Afterwards we had a huge dinner of salt pork at a restaraunt. I was not allowed to pay for anything the whole weekend. We went back to their place, watched some Simpsons episodes, and I went for a half hour walk to the local park with Dennis. We talked about Korean playgrounds and pets and the like. He didn't have a dog; he used to have pet slugs, but they died, and he told me he thought slugs were not very good pets. We came back, I had a beer with his father, we watched Simpsons episodes then went to bed.

The next day we went to Pohang, and to the easternmost part of Korea - the "tiger's tale" according to a stylised traditional image of Korea, now split in half by the North/South border. It was a really pretty beachside area with a bizarre pair of sculptures of hands, one in the water:



Then had a nice lunch before I had to go back to the hotel.

Dennis sent me an email that night with links to some stuff that we had looked at together on the computer, and a message saying he was sad that I had to go back to the hotel so early, and that if I had holidays I should come visit them again, and he would make me a music box. Sweet.

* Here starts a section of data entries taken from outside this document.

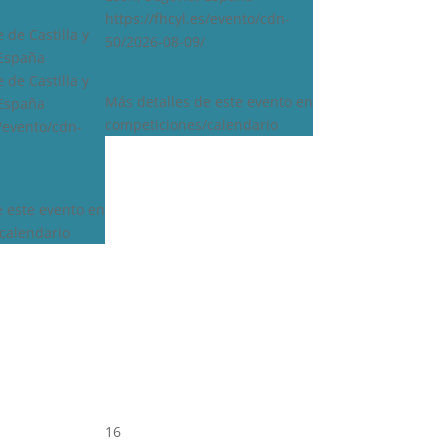
https://fhcyl.es/evento/cdn-
 de Castilla y
50/2026-08-09/
 España
 de Castilla y
Más detalles de este evento en
 España
competiciones/calendario
s/evento/cdn-
e este evento en
calendario
16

Me with my homestay family:



What else to mention of orientation in Gyeongbuk? It has, as I said, mostly been repetitive and not terribly useful. But it's been a good chance to bond better with some of the people in my immediate area. I haven't made any new friends - don't really need any more at this point - but have improved a lot of friendships with people I didn't know so well.

Yesterday was a nice day. We had another excursion to watch a demonstration class, then an interminable trip to Posco steelworks, which they are ridiculously proud of around here. But afterwards we had samgyeopsal, my favourite Korean meal (pork belly barbeque wrapped in lettuce with heaps of side dishes), then went to a field of blooming lotuses, then jumped a fence into what looked at first to be a playground, but turned out to be a royal park from the Silla dynasty; it was incredibly beautiful. A really good time with some people here whom I really like.

I met my Korean co-scholar today, who seems nice - it might take a while for us to bond properly, but it looks like we should be able to do so. And I have a place! I haven't seen it yet, but it's a single room flat on the edge of Gumi, close to the Gumi/Gimcheon highway, on which my school is located. A ten minute bus ride from my school, great transport by bus or train to most parts of Korea. This is ridiculously lucky. Others are off in fields, have to get lifts to their school at eight in the morning, need to take three seperate buses to get to any city, or have been told by their Korean scholars that "if you don't have a car, you're basically fucked." So I'm good.

Sorry these entries have been so prosaic and technically careless. Hopefully once I'm settled I'll have time for some more reflective stuff, but so far it's all been written in moments snatched between other activities. After today I don't know how long it will be until I can get internet access, so if I'm a little quiet for a while, don't worry.